(Text extracted from each page)

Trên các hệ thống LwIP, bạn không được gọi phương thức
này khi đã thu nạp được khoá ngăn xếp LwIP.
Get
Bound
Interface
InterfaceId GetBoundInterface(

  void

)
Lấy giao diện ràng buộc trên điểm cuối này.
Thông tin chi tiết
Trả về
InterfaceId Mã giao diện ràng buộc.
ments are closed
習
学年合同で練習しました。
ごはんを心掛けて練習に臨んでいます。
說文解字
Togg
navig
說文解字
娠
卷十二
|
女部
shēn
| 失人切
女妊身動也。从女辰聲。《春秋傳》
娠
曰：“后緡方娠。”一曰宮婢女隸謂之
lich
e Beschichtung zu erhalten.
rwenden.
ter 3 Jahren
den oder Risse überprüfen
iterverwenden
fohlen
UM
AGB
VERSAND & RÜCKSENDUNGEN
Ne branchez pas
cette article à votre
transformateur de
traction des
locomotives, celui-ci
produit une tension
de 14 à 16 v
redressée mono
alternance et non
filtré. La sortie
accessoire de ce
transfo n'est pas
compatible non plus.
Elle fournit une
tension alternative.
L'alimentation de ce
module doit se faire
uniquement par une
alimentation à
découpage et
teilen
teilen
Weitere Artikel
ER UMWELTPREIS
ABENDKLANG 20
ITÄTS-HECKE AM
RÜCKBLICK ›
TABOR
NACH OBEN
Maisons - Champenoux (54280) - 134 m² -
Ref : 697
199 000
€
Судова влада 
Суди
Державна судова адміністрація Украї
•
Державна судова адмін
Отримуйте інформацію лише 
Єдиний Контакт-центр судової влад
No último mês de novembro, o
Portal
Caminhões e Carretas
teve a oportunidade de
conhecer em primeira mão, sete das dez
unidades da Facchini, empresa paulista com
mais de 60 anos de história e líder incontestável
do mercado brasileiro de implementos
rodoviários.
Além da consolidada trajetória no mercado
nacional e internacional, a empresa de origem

Task statement: Pull every line of text from the listing above and reproduce it verbatim, in its original order.

Exercise result:
Trên các hệ thống LwIP, bạn không được gọi phương thức
này khi đã thu nạp được khoá ngăn xếp LwIP.
Get
Bound
Interface
InterfaceId GetBoundInterface(

  void

)
Lấy giao diện ràng buộc trên điểm cuối này.
Thông tin chi tiết
Trả về
InterfaceId Mã giao diện ràng buộc.
ments are closed
習
学年合同で練習しました。
ごはんを心掛けて練習に臨んでいます。
說文解字
Togg
navig
說文解字
娠
卷十二
|
女部
shēn
| 失人切
女妊身動也。从女辰聲。《春秋傳》
娠
曰：“后緡方娠。”一曰宮婢女隸謂之
lich
e Beschichtung zu erhalten.
rwenden.
ter 3 Jahren
den oder Risse überprüfen
iterverwenden
fohlen
UM
AGB
VERSAND & RÜCKSENDUNGEN
Ne branchez pas
cette article à votre
transformateur de
traction des
locomotives, celui-ci
produit une tension
de 14 à 16 v
redressée mono
alternance et non
filtré. La sortie
accessoire de ce
transfo n'est pas
compatible non plus.
Elle fournit une
tension alternative.
L'alimentation de ce
module doit se faire
uniquement par une
alimentation à
découpage et
teilen
teilen
Weitere Artikel
ER UMWELTPREIS
ABENDKLANG 20
ITÄTS-HECKE AM
RÜCKBLICK ›
TABOR
NACH OBEN
Maisons - Champenoux (54280) - 134 m² -
Ref : 697
199 000
€
Судова влада 
Суди
Державна судова адміністрація Украї
•
Державна судова адмін
Отримуйте інформацію лише 
Єдиний Контакт-центр судової влад
No último mês de novembro, o
Portal
Caminhões e Carretas
teve a oportunidade de
conhecer em primeira mão, sete das dez
unidades da Facchini, empresa paulista com
mais de 60 anos de história e líder incontestável
do mercado brasileiro de implementos
rodoviários.
Além da consolidada trajetória no mercado
nacional e internacional, a empresa de origem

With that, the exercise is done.